WHAT TO DO>
a – In the forum thread, restate the paragraph beginning "I can't find any examples" more briefly, keeping its main facts.
b – Switch "background" to "fill" in the entries from their start through the line containing "- column: Portrayer", and give only those lines, otherwise unchanged.

READING PASSAGE>

______

(RE)XML question

Question for you all. I want to treat HTML like XML
(which is no big deal).

But I want to find certain "special" tags (not real
HTML) and replace them with my own text.

It's macro-type stuff. Basically I want to output
the *same* HTML except for the text that replaced
the special tags.

I can't find any examples of generating XML with
REXML. It should be easy, I don't want it to be
too hard.

Contrived example below in case it helps.

How would you do this?

Thanks,
Hal

Input:

<html>
<body>
<p>Hi, there.</p>
<foo bar="this" bam="that">some more text</foo>
<p>That's all.</p>
</body>
</html>

Output:
<html>
<body>
<p>Hi, there.</p>
<p>I found a foo tag enclosing 'some more text' with
bar and bam values of 'this' and 'that'...</p>
<p>That's all.</p>
</body>
</html>

So, in Hpricot:

  doc = Hpricot("<html>...</html>")
  doc.search("foo").each do |ele|
    new_ele = Hpricot \
      '<p>I found a ' + ele.name + " tag enclosing \'" +
      ele.inner_html + "' with " + ele.attributes.keys.join(' and ') +
      " values of " + ele.attributes.values.map { |x| "'#{x}'" }.join(' and ') +
      "...</p>"
    ele.parent.replace_child(ele, new_ele.children.first)
  end
  puts doc

REXML has a replace_child as well. But now you've motivated me to add Element#replace.

______

EXTRACTED MATERIAL>
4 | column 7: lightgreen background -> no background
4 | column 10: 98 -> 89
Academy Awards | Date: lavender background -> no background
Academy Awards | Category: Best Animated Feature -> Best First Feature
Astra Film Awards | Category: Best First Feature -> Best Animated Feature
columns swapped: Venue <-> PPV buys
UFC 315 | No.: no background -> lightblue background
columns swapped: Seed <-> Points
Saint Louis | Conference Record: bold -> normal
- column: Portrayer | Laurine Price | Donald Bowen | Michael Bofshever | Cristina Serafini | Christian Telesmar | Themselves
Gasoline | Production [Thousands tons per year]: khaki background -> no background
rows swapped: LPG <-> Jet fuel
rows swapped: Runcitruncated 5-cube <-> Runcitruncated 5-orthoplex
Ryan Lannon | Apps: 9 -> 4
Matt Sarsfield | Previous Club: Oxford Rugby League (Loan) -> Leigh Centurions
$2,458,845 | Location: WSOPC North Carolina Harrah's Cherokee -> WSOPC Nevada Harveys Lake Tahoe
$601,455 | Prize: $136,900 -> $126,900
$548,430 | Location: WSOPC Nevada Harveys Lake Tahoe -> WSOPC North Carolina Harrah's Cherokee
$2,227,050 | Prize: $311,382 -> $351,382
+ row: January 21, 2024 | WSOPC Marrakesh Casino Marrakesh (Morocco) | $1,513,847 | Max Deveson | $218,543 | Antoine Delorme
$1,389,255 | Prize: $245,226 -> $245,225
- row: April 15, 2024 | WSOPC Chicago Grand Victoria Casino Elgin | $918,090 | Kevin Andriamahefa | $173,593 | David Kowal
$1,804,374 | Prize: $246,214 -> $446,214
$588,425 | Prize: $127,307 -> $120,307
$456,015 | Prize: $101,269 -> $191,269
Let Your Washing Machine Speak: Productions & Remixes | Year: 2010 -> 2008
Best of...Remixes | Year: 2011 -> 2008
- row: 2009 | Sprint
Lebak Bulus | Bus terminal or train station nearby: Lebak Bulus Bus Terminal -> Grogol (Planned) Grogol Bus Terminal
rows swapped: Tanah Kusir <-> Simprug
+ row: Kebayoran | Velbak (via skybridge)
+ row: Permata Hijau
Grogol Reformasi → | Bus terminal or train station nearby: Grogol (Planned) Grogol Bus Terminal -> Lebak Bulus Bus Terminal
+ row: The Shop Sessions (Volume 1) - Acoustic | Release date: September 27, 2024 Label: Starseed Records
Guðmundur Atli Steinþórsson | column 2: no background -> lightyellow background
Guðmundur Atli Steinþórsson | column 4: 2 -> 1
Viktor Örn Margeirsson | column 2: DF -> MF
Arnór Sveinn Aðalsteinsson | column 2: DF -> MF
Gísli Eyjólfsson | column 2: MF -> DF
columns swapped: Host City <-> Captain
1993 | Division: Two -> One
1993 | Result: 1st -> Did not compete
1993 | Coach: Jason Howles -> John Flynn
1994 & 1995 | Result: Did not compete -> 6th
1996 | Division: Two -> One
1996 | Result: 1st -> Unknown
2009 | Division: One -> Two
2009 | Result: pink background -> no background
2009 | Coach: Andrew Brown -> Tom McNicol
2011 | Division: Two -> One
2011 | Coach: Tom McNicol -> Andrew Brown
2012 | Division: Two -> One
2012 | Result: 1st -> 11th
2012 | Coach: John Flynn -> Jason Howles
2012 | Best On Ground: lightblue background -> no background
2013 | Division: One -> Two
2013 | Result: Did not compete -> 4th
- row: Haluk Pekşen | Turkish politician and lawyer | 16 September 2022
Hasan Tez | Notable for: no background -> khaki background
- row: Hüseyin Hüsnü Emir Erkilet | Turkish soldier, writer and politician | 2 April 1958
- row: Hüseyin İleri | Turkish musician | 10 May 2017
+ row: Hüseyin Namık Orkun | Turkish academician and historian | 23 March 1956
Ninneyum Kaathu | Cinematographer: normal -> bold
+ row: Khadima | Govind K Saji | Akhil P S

______

RESPONSES FOR EACH TASK>
a – I can find no examples of generating XML with REXML, though it should be easy and not too hard.

b –
4 | column 7: lightgreen fill -> no fill
4 | column 10: 98 -> 89
Academy Awards | Date: lavender fill -> no fill
Academy Awards | Category: Best Animated Feature -> Best First Feature
Astra Film Awards | Category: Best First Feature -> Best Animated Feature
columns swapped: Venue <-> PPV buys
UFC 315 | No.: no fill -> lightblue fill
columns swapped: Seed <-> Points
Saint Louis | Conference Record: bold -> normal
- column: Portrayer | Laurine Price | Donald Bowen | Michael Bofshever | Cristina Serafini | Christian Telesmar | Themselves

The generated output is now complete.